如果system_server已经存在，会有一个argument合并的过程，合并之后交由ART（Android Runtime）处理；
system_server 完成了PathClassLoader类加载器的创建；
会调用RuntimeInit.zygoteInit方法；

RuntimeInit.zygoteInit

public static final void zygoteInit(int targetSdkVersion, String[] argv, ClassLoader classLoader) throws ZygoteInit.MethodAndArgsCaller {
  if (DEBUG) Slog.d(TAG, "RuntimeInit: Starting application from zygote");

      Trace.traceBegin(Trace.TRACE_TAG_ACTIVITY_MANAGER, "RuntimeInit");
      redirectLogStreams();

      commonInit(); // 通用初始化操作
      nativeZygoteInit(); // 调用c/c++层的Zygote Init方法
      applicationInit(targetSdkVersion, argv, classLoader);
}

这个方法的调用完成了两件事情：

完成了进程binder线程池的启动，nativeZygoteInit()最终会走到app_main.cpp的onZygoteInit()方法，该方法如下：

virtual void onZygoteInit()

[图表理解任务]

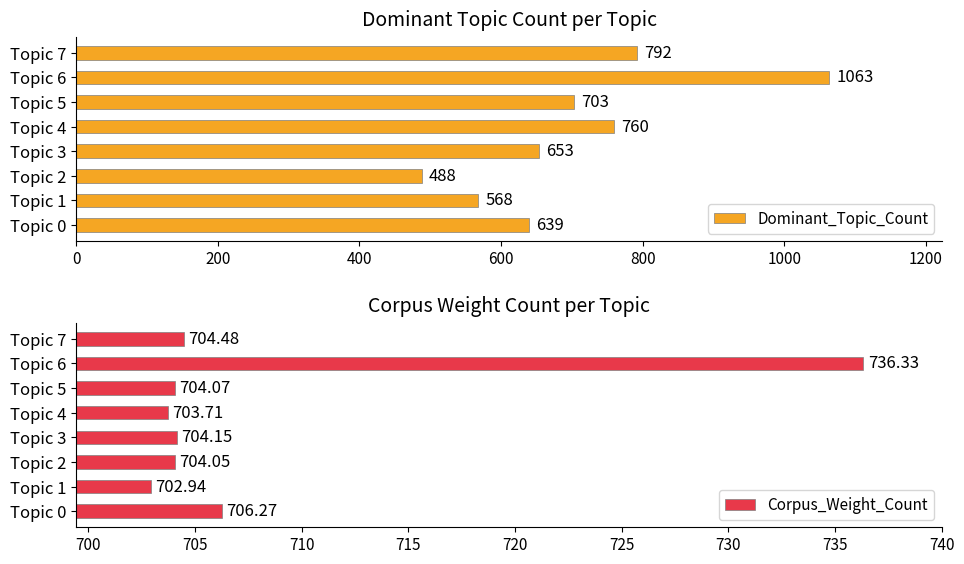

What is the difference between the second highest and minimum values in the Dominant_Topic_Count series?

304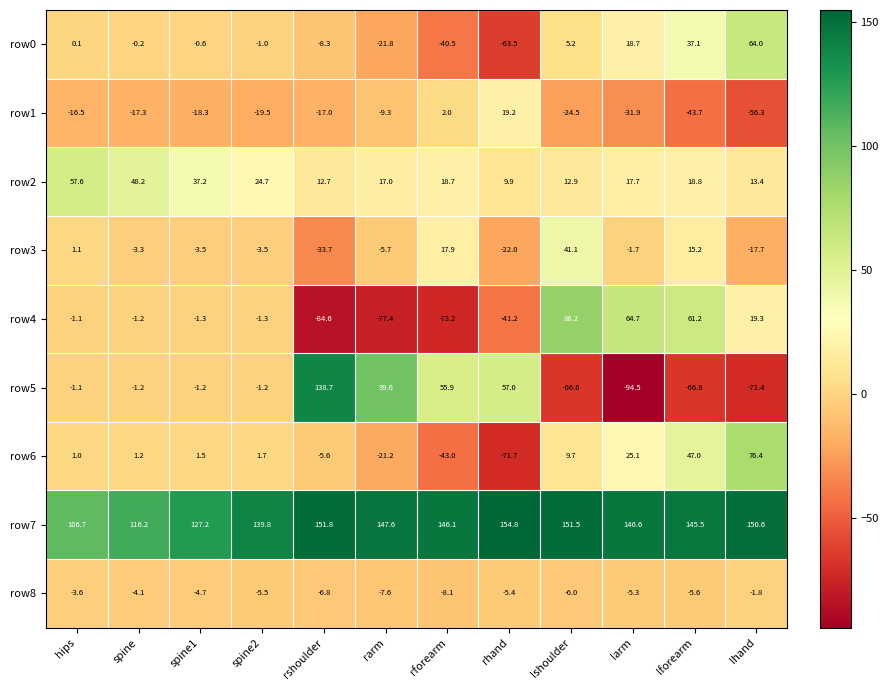

What is the maximum value shown in the chart?

154.8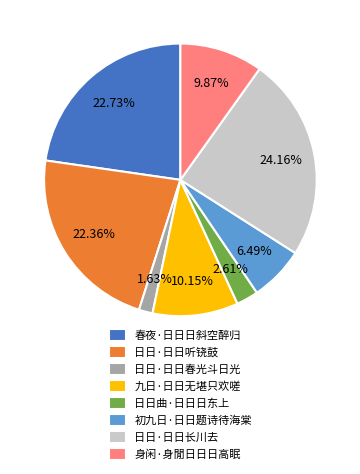

Which has a higher value, 九日·日日无堪只欢嗟 or 春夜·日日日斜空醉归?

春夜·日日日斜空醉归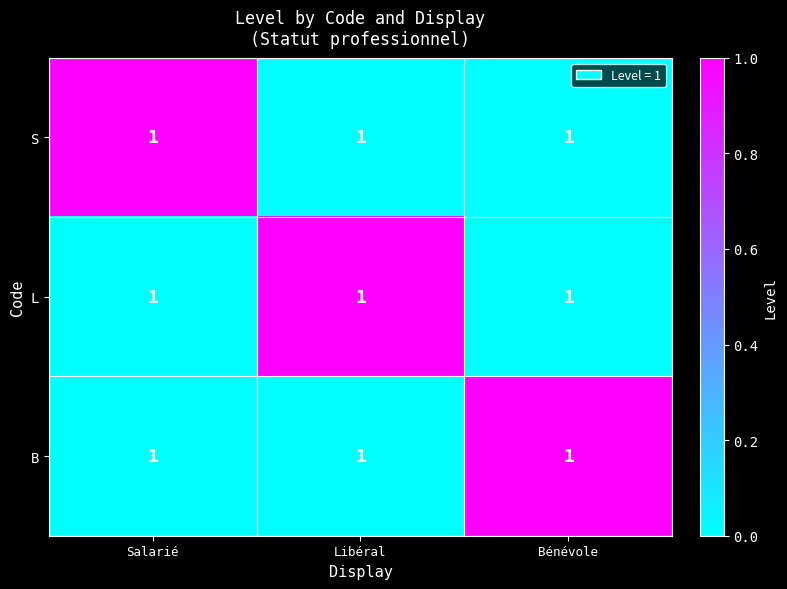

At Bénévole, list the series in order from smallest to largest.

S, L, B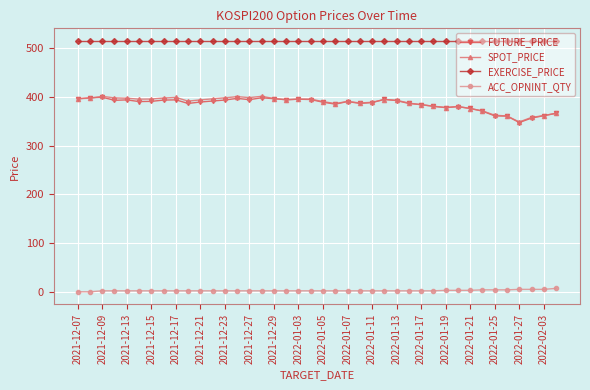

True or false: ACC_OPNINT_QTY and FUTURE_PRICE intersect in this chart.

False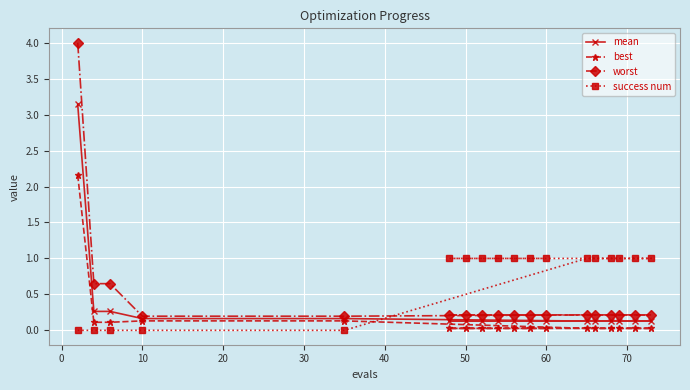

What is the value of the mean point at the 16th from the left?

0.1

任务要求 >> 根据上文关于 RuntimeInit.zygoteInit 的段落，nativeZygoteInit() 最终会走到 app_main.cpp 中的哪个方法？

答案栏 >> onZygoteInit() 方法。